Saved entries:
-*-*-

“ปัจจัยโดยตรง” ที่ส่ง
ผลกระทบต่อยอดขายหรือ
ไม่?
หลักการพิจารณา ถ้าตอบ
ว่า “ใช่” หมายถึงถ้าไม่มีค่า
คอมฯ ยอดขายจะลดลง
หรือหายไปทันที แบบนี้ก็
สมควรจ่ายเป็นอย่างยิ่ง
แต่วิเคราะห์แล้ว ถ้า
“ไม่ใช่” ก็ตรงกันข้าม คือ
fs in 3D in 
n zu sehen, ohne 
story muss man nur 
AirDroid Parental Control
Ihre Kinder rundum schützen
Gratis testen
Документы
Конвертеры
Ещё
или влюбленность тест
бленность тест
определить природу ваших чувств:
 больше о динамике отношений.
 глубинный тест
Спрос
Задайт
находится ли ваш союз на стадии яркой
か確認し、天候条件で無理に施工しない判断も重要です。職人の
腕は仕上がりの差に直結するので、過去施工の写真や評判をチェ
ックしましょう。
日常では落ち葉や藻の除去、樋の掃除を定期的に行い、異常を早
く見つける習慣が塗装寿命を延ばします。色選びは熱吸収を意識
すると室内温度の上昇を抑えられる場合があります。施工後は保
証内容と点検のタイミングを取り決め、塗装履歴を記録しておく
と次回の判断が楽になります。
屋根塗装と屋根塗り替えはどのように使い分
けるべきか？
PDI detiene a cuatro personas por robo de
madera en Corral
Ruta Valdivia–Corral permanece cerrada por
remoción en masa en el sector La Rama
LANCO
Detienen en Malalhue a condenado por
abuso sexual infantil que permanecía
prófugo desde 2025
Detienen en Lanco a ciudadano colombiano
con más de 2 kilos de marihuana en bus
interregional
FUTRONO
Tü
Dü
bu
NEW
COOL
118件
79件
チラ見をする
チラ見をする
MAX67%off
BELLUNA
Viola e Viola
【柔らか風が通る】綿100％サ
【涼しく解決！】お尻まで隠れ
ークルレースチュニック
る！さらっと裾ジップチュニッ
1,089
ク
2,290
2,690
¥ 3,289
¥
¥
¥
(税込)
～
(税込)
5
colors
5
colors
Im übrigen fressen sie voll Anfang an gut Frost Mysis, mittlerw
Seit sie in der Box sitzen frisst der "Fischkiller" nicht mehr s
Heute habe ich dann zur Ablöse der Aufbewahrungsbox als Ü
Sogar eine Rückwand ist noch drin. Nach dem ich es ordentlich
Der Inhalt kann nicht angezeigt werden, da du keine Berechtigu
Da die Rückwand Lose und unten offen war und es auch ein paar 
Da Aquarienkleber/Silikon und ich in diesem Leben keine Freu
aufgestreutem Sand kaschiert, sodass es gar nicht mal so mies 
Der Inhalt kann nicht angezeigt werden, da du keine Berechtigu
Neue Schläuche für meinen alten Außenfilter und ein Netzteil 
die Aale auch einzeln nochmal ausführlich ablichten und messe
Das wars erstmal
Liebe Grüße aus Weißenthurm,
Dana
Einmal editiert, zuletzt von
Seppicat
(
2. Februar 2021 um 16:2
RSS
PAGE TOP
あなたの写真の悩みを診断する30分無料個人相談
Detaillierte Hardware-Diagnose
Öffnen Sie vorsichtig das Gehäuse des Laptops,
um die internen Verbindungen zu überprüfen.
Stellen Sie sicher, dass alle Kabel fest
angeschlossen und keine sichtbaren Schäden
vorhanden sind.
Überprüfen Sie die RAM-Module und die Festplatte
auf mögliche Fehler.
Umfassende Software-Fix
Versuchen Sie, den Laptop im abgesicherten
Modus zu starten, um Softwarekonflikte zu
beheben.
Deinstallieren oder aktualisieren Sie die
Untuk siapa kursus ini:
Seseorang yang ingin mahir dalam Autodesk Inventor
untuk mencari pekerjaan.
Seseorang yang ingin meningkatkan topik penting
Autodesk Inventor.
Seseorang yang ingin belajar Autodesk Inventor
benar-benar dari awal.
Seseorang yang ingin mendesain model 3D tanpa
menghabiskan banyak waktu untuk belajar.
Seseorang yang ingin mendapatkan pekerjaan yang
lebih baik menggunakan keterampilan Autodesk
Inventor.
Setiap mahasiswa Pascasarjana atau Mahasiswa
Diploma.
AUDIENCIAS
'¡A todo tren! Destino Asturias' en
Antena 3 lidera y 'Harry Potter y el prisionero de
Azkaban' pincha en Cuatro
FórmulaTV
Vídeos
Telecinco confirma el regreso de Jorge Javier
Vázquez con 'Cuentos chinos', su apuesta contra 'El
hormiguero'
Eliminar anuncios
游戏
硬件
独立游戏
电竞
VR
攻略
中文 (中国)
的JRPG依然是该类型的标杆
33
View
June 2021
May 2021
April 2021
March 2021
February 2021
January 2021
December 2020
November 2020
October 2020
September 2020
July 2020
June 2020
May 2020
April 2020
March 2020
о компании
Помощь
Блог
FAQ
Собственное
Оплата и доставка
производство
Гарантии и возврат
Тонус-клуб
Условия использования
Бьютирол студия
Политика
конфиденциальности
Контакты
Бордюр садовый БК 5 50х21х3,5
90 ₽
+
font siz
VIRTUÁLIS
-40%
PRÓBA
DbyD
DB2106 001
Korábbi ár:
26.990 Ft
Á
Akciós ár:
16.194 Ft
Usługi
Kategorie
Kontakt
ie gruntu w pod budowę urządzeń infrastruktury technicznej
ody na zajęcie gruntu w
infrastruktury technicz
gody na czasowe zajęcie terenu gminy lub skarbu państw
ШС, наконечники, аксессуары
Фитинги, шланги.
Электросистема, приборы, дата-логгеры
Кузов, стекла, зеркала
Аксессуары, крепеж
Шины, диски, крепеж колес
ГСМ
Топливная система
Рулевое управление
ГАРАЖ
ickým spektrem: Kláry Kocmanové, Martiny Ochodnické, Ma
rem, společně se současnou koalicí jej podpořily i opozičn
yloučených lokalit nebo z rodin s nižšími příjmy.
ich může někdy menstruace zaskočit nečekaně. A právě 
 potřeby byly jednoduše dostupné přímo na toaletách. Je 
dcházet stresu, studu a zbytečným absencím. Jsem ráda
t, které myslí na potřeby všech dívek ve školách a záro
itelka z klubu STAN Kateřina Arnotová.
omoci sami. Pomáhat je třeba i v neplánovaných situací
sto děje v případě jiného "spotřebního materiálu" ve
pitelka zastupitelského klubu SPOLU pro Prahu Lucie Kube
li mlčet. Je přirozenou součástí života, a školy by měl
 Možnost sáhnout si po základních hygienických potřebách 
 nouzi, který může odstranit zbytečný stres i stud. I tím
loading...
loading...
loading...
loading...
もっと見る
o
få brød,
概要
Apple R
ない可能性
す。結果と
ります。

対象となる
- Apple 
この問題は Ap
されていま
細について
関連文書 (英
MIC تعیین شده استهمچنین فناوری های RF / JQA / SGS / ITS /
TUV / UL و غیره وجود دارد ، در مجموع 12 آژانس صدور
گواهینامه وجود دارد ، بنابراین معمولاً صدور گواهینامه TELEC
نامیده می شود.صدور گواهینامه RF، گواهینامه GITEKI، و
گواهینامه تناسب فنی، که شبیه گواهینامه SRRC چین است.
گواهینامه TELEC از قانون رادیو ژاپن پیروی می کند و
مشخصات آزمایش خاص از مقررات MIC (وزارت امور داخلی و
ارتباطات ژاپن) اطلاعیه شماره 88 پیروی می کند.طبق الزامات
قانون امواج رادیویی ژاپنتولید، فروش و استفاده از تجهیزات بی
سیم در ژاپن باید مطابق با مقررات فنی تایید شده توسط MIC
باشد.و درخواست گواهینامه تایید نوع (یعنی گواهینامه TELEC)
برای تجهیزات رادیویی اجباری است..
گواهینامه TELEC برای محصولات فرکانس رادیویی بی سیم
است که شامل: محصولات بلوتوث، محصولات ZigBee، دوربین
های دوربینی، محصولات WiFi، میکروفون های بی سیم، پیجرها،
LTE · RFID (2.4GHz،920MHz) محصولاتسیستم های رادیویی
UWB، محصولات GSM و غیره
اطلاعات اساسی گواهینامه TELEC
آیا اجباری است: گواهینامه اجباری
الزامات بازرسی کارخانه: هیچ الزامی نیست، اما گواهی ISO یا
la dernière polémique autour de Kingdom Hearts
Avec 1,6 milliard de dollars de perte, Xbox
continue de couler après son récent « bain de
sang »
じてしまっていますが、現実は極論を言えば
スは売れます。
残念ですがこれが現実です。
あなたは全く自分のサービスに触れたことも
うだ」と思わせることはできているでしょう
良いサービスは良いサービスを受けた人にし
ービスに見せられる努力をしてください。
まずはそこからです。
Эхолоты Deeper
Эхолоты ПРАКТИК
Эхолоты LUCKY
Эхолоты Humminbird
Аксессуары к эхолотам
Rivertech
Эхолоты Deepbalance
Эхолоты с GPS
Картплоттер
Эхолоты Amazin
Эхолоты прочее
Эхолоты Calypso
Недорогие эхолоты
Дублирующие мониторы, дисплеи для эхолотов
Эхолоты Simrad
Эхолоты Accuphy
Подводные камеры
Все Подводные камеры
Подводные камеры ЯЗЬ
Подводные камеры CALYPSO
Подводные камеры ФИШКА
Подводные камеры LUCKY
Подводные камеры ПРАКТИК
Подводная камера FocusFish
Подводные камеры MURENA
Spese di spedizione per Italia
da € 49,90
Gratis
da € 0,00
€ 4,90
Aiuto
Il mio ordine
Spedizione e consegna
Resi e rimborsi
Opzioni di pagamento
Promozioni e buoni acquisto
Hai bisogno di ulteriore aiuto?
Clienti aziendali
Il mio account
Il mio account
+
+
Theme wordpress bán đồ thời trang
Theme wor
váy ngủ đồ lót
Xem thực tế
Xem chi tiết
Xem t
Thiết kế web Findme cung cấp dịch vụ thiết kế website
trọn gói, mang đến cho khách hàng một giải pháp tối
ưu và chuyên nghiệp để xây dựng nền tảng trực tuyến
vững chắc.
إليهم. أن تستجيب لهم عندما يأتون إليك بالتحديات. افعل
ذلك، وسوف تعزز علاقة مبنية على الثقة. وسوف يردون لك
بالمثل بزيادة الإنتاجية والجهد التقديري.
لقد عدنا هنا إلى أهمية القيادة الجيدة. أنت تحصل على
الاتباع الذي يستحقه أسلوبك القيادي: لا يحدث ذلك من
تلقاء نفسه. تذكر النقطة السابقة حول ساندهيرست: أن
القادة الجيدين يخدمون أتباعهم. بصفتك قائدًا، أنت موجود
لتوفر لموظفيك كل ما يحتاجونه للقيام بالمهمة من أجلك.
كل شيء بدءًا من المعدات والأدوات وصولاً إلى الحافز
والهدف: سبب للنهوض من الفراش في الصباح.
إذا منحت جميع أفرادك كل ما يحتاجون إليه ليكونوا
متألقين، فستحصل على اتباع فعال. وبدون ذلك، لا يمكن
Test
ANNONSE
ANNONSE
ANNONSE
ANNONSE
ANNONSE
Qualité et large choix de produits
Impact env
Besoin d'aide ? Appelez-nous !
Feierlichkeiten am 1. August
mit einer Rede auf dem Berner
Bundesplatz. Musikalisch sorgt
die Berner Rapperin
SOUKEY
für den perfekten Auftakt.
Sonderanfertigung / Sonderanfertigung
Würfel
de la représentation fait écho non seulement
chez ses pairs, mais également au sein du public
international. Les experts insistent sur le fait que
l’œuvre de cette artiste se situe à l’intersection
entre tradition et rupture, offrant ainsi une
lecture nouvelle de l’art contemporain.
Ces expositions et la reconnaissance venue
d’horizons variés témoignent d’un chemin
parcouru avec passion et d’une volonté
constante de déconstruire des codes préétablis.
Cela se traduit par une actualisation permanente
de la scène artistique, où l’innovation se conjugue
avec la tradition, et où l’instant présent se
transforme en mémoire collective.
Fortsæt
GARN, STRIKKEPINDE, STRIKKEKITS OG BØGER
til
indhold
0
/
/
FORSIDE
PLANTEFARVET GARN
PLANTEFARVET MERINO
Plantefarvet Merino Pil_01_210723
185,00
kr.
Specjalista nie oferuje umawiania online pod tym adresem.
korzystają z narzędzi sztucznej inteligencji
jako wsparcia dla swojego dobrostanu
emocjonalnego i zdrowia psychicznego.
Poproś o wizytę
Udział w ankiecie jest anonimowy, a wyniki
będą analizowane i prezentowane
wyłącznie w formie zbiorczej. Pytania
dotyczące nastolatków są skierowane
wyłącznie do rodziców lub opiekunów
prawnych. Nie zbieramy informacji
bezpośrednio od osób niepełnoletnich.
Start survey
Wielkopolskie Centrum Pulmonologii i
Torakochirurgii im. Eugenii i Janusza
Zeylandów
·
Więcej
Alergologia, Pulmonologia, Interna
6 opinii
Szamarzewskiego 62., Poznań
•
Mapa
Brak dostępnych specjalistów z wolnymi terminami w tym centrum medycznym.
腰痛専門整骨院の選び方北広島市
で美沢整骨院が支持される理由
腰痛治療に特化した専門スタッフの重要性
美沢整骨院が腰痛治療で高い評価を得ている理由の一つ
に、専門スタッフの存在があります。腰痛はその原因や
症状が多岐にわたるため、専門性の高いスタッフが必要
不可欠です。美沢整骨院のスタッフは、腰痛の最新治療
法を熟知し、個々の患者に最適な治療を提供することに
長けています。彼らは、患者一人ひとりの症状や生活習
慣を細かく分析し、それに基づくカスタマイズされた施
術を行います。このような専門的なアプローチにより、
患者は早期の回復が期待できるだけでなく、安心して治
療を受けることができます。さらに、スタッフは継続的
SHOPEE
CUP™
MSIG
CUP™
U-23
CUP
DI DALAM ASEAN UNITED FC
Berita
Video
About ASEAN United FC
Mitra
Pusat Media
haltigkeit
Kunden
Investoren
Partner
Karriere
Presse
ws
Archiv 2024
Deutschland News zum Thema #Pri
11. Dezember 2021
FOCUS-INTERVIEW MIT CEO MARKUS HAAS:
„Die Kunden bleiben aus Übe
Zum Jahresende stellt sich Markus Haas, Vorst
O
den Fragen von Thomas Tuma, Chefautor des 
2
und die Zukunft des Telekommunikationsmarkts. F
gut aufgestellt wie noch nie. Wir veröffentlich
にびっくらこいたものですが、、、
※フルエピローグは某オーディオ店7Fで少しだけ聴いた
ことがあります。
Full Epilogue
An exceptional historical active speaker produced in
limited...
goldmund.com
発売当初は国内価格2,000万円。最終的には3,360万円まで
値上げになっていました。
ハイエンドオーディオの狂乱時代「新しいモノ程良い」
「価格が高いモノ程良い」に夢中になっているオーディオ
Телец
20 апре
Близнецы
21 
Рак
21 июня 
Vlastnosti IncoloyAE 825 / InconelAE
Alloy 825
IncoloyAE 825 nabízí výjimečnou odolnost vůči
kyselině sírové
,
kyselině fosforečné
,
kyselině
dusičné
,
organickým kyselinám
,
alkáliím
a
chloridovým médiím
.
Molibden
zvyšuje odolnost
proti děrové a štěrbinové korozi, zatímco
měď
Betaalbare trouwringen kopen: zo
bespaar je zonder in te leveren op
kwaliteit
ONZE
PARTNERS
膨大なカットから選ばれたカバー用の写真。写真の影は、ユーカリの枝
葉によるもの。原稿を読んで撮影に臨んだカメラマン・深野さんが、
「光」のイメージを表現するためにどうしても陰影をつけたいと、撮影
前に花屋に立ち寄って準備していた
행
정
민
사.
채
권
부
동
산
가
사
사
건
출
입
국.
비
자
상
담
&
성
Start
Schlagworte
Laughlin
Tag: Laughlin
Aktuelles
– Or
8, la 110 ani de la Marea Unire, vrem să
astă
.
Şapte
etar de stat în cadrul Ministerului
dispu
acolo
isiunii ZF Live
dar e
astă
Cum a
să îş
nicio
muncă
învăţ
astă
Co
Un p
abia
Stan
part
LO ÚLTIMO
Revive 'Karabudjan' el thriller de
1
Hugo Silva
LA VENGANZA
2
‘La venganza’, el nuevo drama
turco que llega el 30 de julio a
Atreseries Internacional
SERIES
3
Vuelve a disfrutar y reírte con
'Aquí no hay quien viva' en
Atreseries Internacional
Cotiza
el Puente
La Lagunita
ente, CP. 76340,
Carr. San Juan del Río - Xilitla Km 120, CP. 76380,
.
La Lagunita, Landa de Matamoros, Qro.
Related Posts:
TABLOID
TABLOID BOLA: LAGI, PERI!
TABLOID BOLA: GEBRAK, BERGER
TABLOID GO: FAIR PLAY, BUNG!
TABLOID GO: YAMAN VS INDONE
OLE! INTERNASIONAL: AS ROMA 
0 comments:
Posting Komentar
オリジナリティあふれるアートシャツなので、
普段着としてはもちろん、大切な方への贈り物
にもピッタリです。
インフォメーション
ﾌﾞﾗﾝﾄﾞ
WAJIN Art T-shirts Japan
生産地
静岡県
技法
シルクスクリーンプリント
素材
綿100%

-*-*-

• **Task directions**
Please give again the lines above between the line holding "あなたは全く自分のサービスに触れたことも" and the line holding "Все Подводные камеры", inclusive, exactly as they are and with nothing added.

• **Solution for this task**
あなたは全く自分のサービスに触れたことも
うだ」と思わせることはできているでしょう
良いサービスは良いサービスを受けた人にし
ービスに見せられる努力をしてください。
まずはそこからです。
Эхолоты Deeper
Эхолоты ПРАКТИК
Эхолоты LUCKY
Эхолоты Humminbird
Аксессуары к эхолотам
Rivertech
Эхолоты Deepbalance
Эхолоты с GPS
Картплоттер
Эхолоты Amazin
Эхолоты прочее
Эхолоты Calypso
Недорогие эхолоты
Дублирующие мониторы, дисплеи для эхолотов
Эхолоты Simrad
Эхолоты Accuphy
Подводные камеры
Все Подводные камеры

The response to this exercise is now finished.